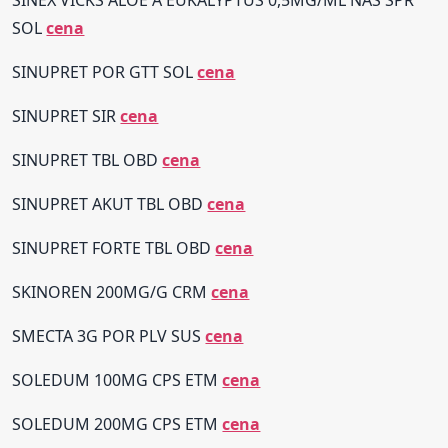
SINEX VICKS ALOE A EUKALYPTUS 0,5MG/ML NAS SPR
SOL
cena
SINUPRET POR GTT SOL
cena
SINUPRET SIR
cena
SINUPRET TBL OBD
cena
SINUPRET AKUT TBL OBD
cena
SINUPRET FORTE TBL OBD
cena
SKINOREN 200MG/G CRM
cena
SMECTA 3G POR PLV SUS
cena
SOLEDUM 100MG CPS ETM
cena
SOLEDUM 200MG CPS ETM
cena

+ + + + + + +

* [ASSIGNED TASK]: Transcribe all of the data above verbatim but omit every picture.

* [SOLUTION FOR THIS TASK]:
SINEX VICKS ALOE A EUKALYPTUS 0,5MG/ML NAS SPR
SOL
cena
SINUPRET POR GTT SOL
cena
SINUPRET SIR
cena
SINUPRET TBL OBD
cena
SINUPRET AKUT TBL OBD
cena
SINUPRET FORTE TBL OBD
cena
SKINOREN 200MG/G CRM
cena
SMECTA 3G POR PLV SUS
cena
SOLEDUM 100MG CPS ETM
cena
SOLEDUM 200MG CPS ETM
cena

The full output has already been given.